··· Extracted entries ···

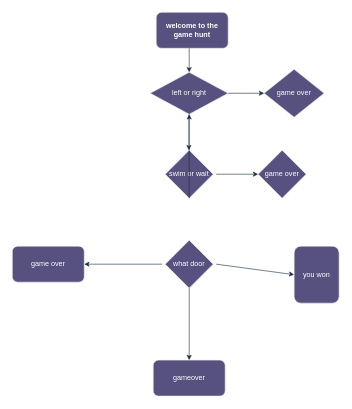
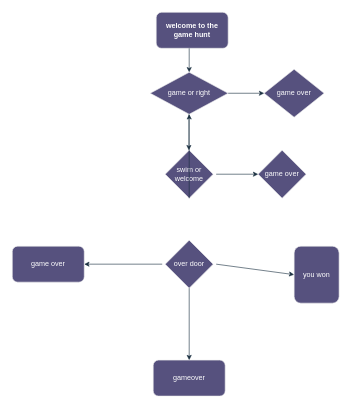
  <mxCell id="0" />
  <mxCell id="1" parent="0" />
  <mxCell id="2" value="gameover" style="rounded=1;whiteSpace=wrap;html=1;labelBackgroundColor=none;fillColor=#56517E;strokeColor=#EEEEEE;fontColor=#FFFFFF;" vertex="1" parent="1"><mxGeometry x="255" y="600" width="120" height="60" as="geometry" /></mxCell>
  <mxCell id="3" value="welcome to the game hunt" style="rounded=1;whiteSpace=wrap;html=1;fontStyle=1;labelBackgroundColor=none;fillColor=#56517E;strokeColor=#EEEEEE;fontColor=#FFFFFF;" vertex="1" parent="1"><mxGeometry x="260" y="20" width="120" height="60" as="geometry" /></mxCell>
- <mxCell id="4" value="left or right" style="rhombus;whiteSpace=wrap;html=1;labelBackgroundColor=none;fillColor=#56517E;strokeColor=#EEEEEE;fontColor=#FFFFFF;" vertex="1" parent="1"><mxGeometry x="250" y="120" width="130" height="70" as="geometry" /></mxCell>
+ <mxCell id="4" value="game or right" style="rhombus;whiteSpace=wrap;html=1;labelBackgroundColor=none;fillColor=#56517E;strokeColor=#EEEEEE;fontColor=#FFFFFF;" vertex="1" parent="1"><mxGeometry x="250" y="120" width="130" height="70" as="geometry" /></mxCell>
  <mxCell id="5" value="game over" style="rhombus;whiteSpace=wrap;html=1;labelBackgroundColor=none;fillColor=#56517E;strokeColor=#EEEEEE;fontColor=#FFFFFF;" vertex="1" parent="1"><mxGeometry x="440" y="115" width="100" height="80" as="geometry" /></mxCell>
  <mxCell id="6" value="" style="endArrow=classic;html=1;rounded=0;entryX=0;entryY=0.5;entryDx=0;entryDy=0;exitX=1;exitY=0.5;exitDx=0;exitDy=0;labelBackgroundColor=none;fontColor=default;strokeColor=#182E3E;" edge="1" parent="1" source="4" target="5"><mxGeometry width="50" height="50" relative="1" as="geometry"><mxPoint x="370" y="180" as="sourcePoint" /><mxPoint x="420" y="130" as="targetPoint" /></mxGeometry></mxCell>
  <mxCell id="7" value="" style="endArrow=classic;html=1;rounded=0;entryX=0.5;entryY=0;entryDx=0;entryDy=0;labelBackgroundColor=none;fontColor=default;strokeColor=#182E3E;" edge="1" parent="1" target="4"><mxGeometry width="50" height="50" relative="1" as="geometry"><mxPoint x="315" y="80" as="sourcePoint" /><mxPoint x="305" y="135" as="targetPoint" /></mxGeometry></mxCell>
  <mxCell id="8" value="" style="endArrow=classic;html=1;rounded=0;labelBackgroundColor=none;fontColor=default;strokeColor=#182E3E;" edge="1" parent="1"><mxGeometry width="50" height="50" relative="1" as="geometry"><mxPoint x="314.5" y="190" as="sourcePoint" /><mxPoint x="314.5" y="250" as="targetPoint" /></mxGeometry></mxCell>
- <mxCell id="9" value="swim or wait" style="rhombus;whiteSpace=wrap;html=1;labelBackgroundColor=none;fillColor=#56517E;strokeColor=#EEEEEE;fontColor=#FFFFFF;" vertex="1" parent="1"><mxGeometry x="275" y="250" width="80" height="80" as="geometry" /></mxCell>
+ <mxCell id="9" value="swim or welcome" style="rhombus;whiteSpace=wrap;html=1;labelBackgroundColor=none;fillColor=#56517E;strokeColor=#EEEEEE;fontColor=#FFFFFF;" vertex="1" parent="1"><mxGeometry x="275" y="250" width="80" height="80" as="geometry" /></mxCell>
  <mxCell id="10" value="game over" style="rhombus;whiteSpace=wrap;html=1;labelBackgroundColor=none;fillColor=#56517E;strokeColor=#EEEEEE;fontColor=#FFFFFF;" vertex="1" parent="1"><mxGeometry x="430" y="250" width="80" height="80" as="geometry" /></mxCell>
- <mxCell id="11" value="what door" style="rhombus;whiteSpace=wrap;html=1;labelBackgroundColor=none;fillColor=#56517E;strokeColor=#EEEEEE;fontColor=#FFFFFF;" vertex="1" parent="1"><mxGeometry x="275" y="400" width="80" height="80" as="geometry" /></mxCell>
+ <mxCell id="11" value="over door" style="rhombus;whiteSpace=wrap;html=1;labelBackgroundColor=none;fillColor=#56517E;strokeColor=#EEEEEE;fontColor=#FFFFFF;" vertex="1" parent="1"><mxGeometry x="275" y="400" width="80" height="80" as="geometry" /></mxCell>
  <mxCell id="12" value="" style="endArrow=classic;html=1;rounded=0;entryX=0;entryY=0.5;entryDx=0;entryDy=0;labelBackgroundColor=none;fontColor=default;strokeColor=#182E3E;" edge="1" parent="1" target="10"><mxGeometry width="50" height="50" relative="1" as="geometry"><mxPoint x="360" y="290" as="sourcePoint" /><mxPoint x="420" y="265" as="targetPoint" /></mxGeometry></mxCell>
  <mxCell id="13" value="" style="endArrow=classic;html=1;rounded=0;exitX=0.5;exitY=1;exitDx=0;exitDy=0;labelBackgroundColor=none;fontColor=default;strokeColor=#182E3E;" edge="1" parent="1" source="9" target="4"><mxGeometry width="50" height="50" relative="1" as="geometry"><mxPoint x="285" y="310" as="sourcePoint" /><mxPoint x="345" y="410" as="targetPoint" /></mxGeometry></mxCell>
  <mxCell id="14" value="" style="endArrow=classic;html=1;rounded=0;entryX=0;entryY=0.5;entryDx=0;entryDy=0;labelBackgroundColor=none;fontColor=default;strokeColor=#182E3E;" edge="1" parent="1" target="18"><mxGeometry width="50" height="50" relative="1" as="geometry"><mxPoint x="360" y="440" as="sourcePoint" /><mxPoint x="410" y="400" as="targetPoint" /></mxGeometry></mxCell>
  <mxCell id="15" value="" style="endArrow=classic;html=1;rounded=0;entryX=1;entryY=0.5;entryDx=0;entryDy=0;labelBackgroundColor=none;fontColor=default;strokeColor=#182E3E;" edge="1" parent="1" target="17"><mxGeometry width="50" height="50" relative="1" as="geometry"><mxPoint x="270" y="440" as="sourcePoint" /><mxPoint x="255" y="430" as="targetPoint" /></mxGeometry></mxCell>
  <mxCell id="16" value="" style="endArrow=classic;html=1;rounded=0;entryX=0.5;entryY=0;entryDx=0;entryDy=0;exitX=0.5;exitY=1;exitDx=0;exitDy=0;labelBackgroundColor=none;fontColor=default;strokeColor=#182E3E;" edge="1" parent="1" source="11" target="2"><mxGeometry width="50" height="50" relative="1" as="geometry"><mxPoint x="295" y="540" as="sourcePoint" /><mxPoint x="345" y="490" as="targetPoint" /></mxGeometry></mxCell>
  <mxCell id="17" value="game over" style="rounded=1;whiteSpace=wrap;html=1;labelBackgroundColor=none;fillColor=#56517E;strokeColor=#EEEEEE;fontColor=#FFFFFF;" vertex="1" parent="1"><mxGeometry x="20" y="410" width="120" height="60" as="geometry" /></mxCell>
  <mxCell id="18" value="you won" style="rounded=1;whiteSpace=wrap;html=1;labelBackgroundColor=none;fillColor=#56517E;strokeColor=#EEEEEE;fontColor=#FFFFFF;" vertex="1" parent="1"><mxGeometry x="490" y="410" width="75" height="95" as="geometry" /></mxCell>
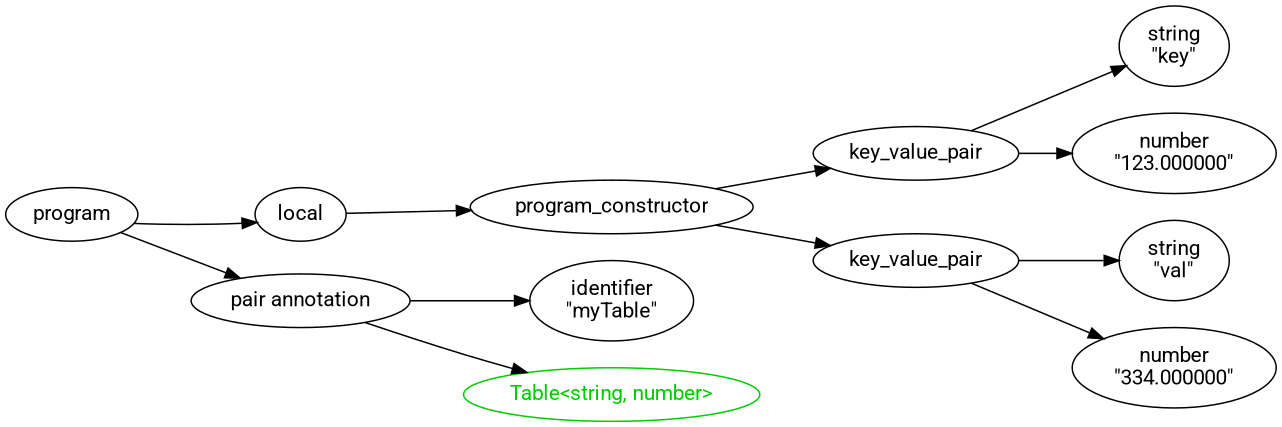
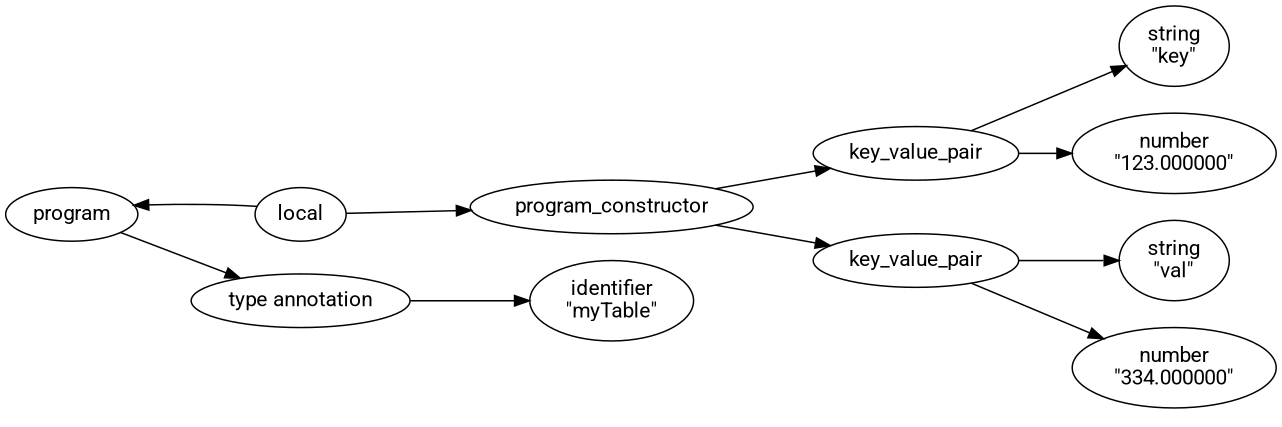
  digraph {
    fontname=Roboto
    rankdir=LR
    node [fontname=Roboto]
    edge [fontname=Roboto]
    n1 [label=program]
    n2 [label=local]
-   n3 [label="pair annotation"]
+   n3 [label="type annotation"]
    n4 [label=program_constructor]
    n5 [label="identifier\n\"myTable\""]
-   n6 [color=green3 fontcolor=green3 label="Table<string, number>"]
    n7 [label=key_value_pair]
    n8 [label=key_value_pair]
    n9 [label="string\n\"key\""]
    n10 [label="number\n\"123.000000\""]
    n11 [label="string\n\"val\""]
    n12 [label="number\n\"334.000000\""]
-   n1 -> n2
+   n2 -> n1
    n1 -> n3
    n2 -> n4
    n3 -> n5
-   n3 -> n6
    n4 -> n7
    n4 -> n8
    n7 -> n9
    n7 -> n10
    n8 -> n11
    n8 -> n12
  }
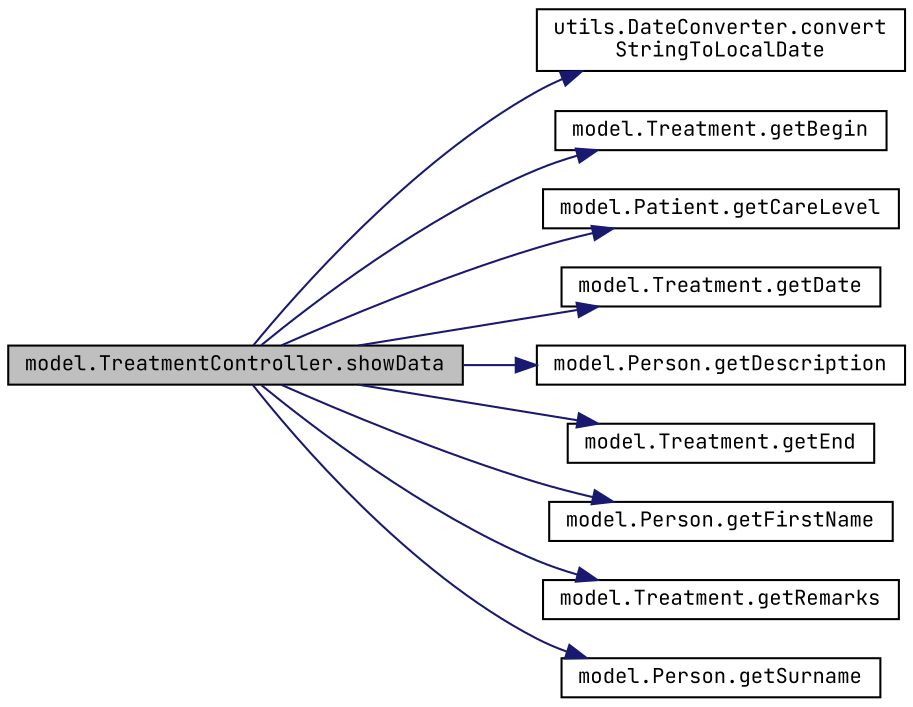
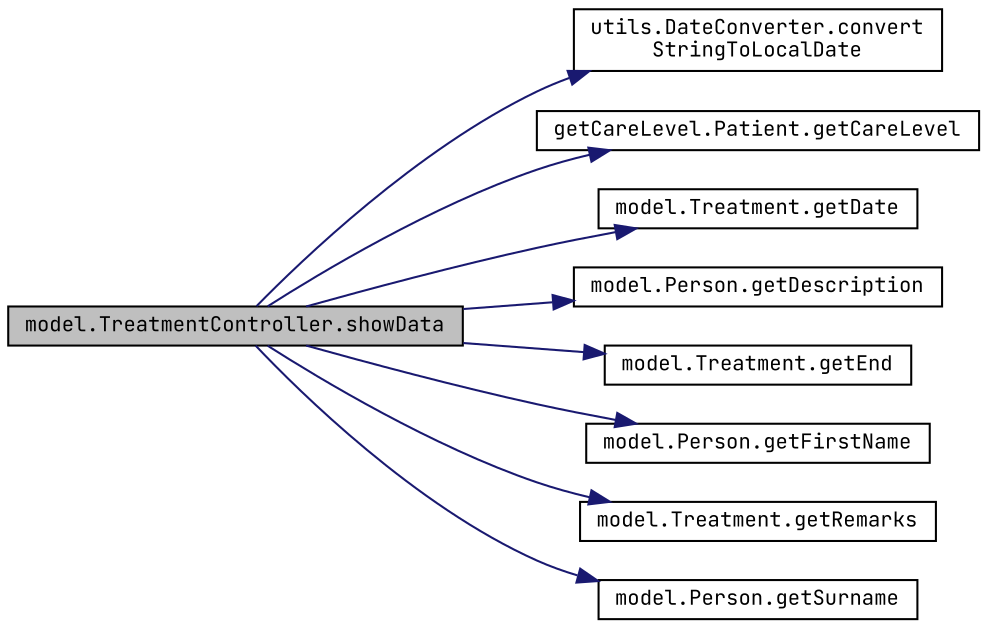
  digraph {
    fontname="JetBrains Mono"
    rankdir=LR
    node [color=black fillcolor=white fontname="JetBrains Mono" fontsize=10 shape=record style=filled]
    edge [color=midnightblue fontname="JetBrains Mono" fontsize=10 labelfontname=Helvetica labelfontsize=10 style=solid]
    n1 [fillcolor=grey75 fontcolor=black height=0.2 label="model.TreatmentController.showData" width=0.4]
    n2 [height=0.2 label="utils.DateConverter.convert\lStringToLocalDate" width=0.4]
-   n3 [height=0.2 label="model.Treatment.getBegin" width=0.4]
-   n4 [height=0.2 label="model.Patient.getCareLevel" width=0.4]
+   n4 [height=0.2 label="getCareLevel.Patient.getCareLevel" width=0.4]
    n5 [height=0.2 label="model.Treatment.getDate" width=0.4]
    n6 [height=0.2 label="model.Person.getDescription" width=0.4]
    n7 [height=0.2 label="model.Treatment.getEnd" width=0.4]
    n8 [height=0.2 label="model.Person.getFirstName" width=0.4]
    n9 [height=0.2 label="model.Treatment.getRemarks" width=0.4]
    n10 [height=0.2 label="model.Person.getSurname" width=0.4]
    n1 -> n2
-   n1 -> n3
    n1 -> n4
    n1 -> n5
    n1 -> n6
    n1 -> n7
    n1 -> n8
    n1 -> n9
    n1 -> n10
  }
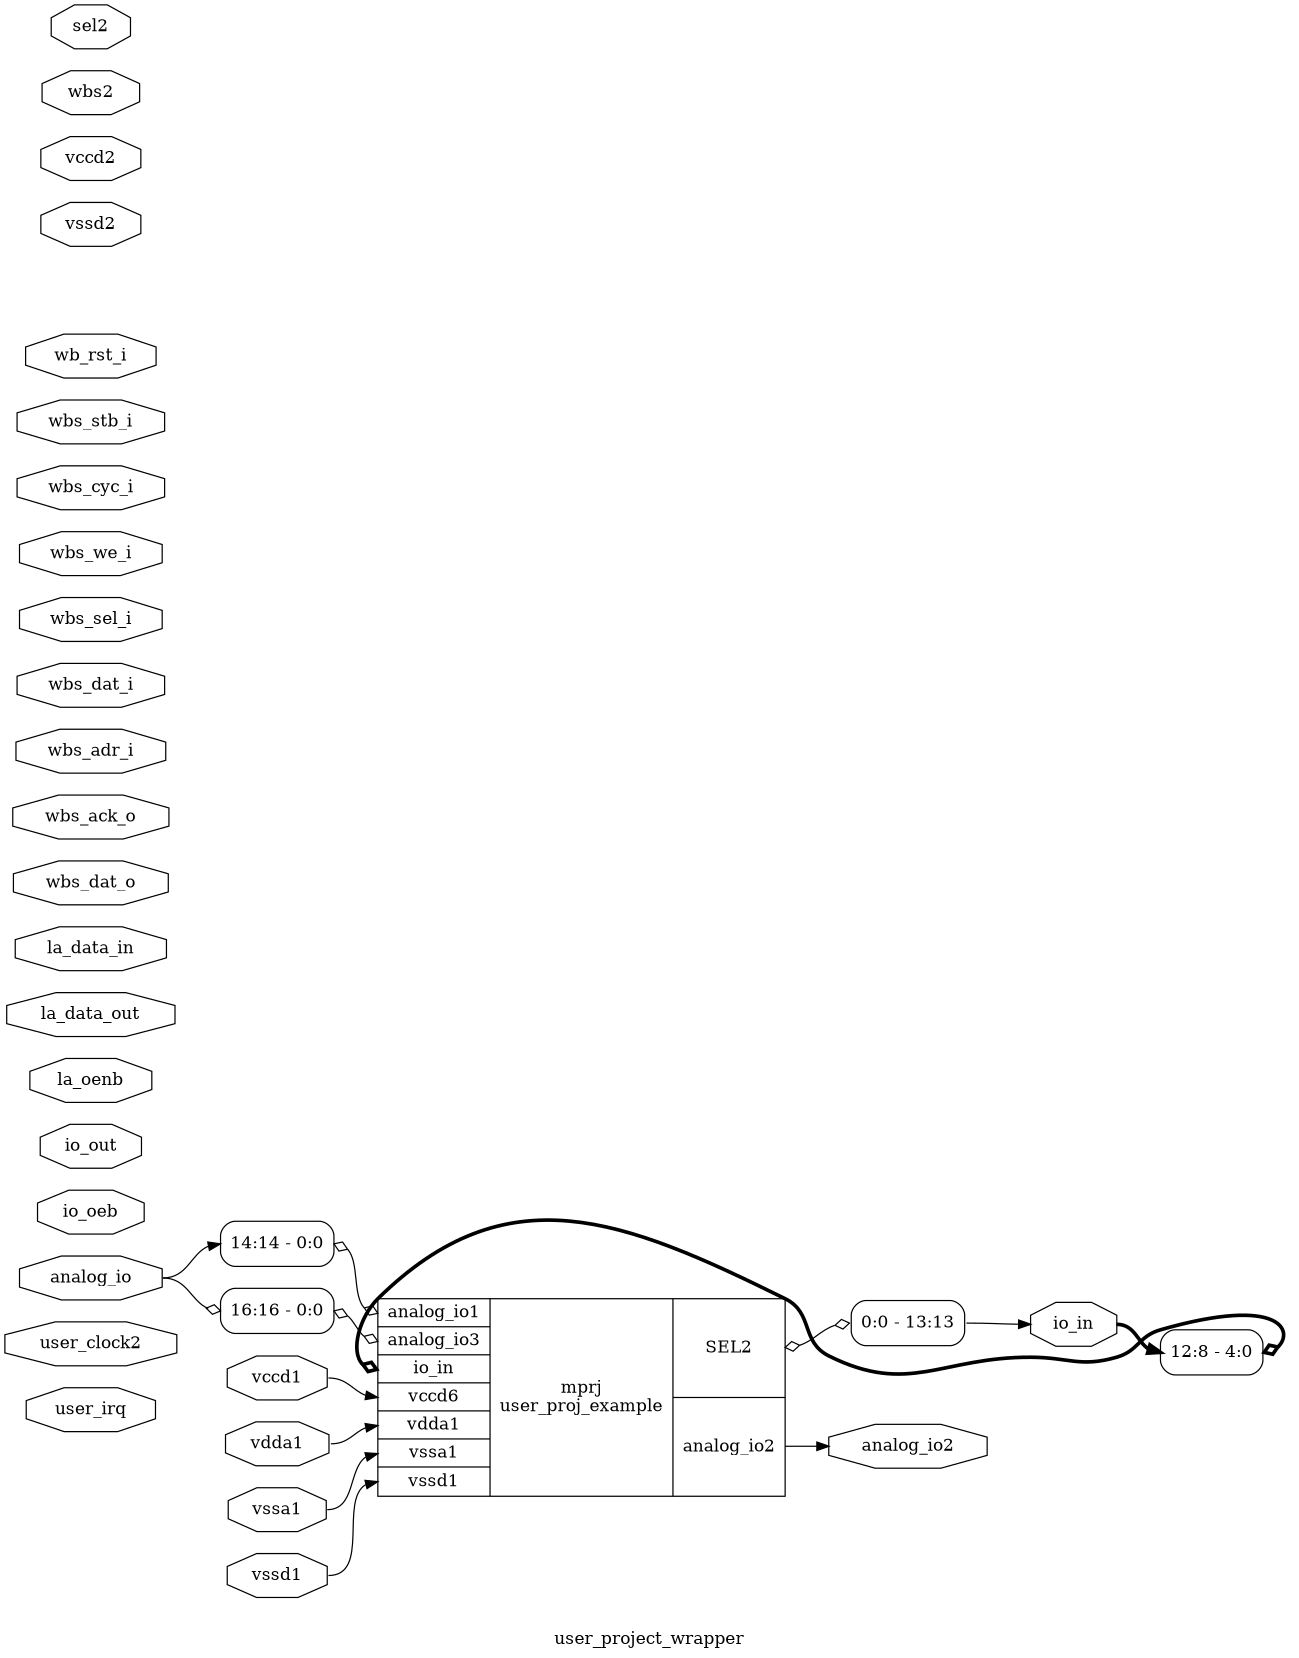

···

Problem description ▸
List each line of the listing above that contains the string "model".

Solution ▸
    n1 [fillcolor=grey75 fontcolor=black height=0.2 label="model.TreatmentController.showData" width=0.4]
-   n3 [height=0.2 label="model.Treatment.getBegin" width=0.4]
-   n4 [height=0.2 label="model.Patient.getCareLevel" width=0.4]
    n5 [height=0.2 label="model.Treatment.getDate" width=0.4]
    n6 [height=0.2 label="model.Person.getDescription" width=0.4]
    n7 [height=0.2 label="model.Treatment.getEnd" width=0.4]
    n8 [height=0.2 label="model.Person.getFirstName" width=0.4]
    n9 [height=0.2 label="model.Treatment.getRemarks" width=0.4]
    n10 [height=0.2 label="model.Person.getSurname" width=0.4]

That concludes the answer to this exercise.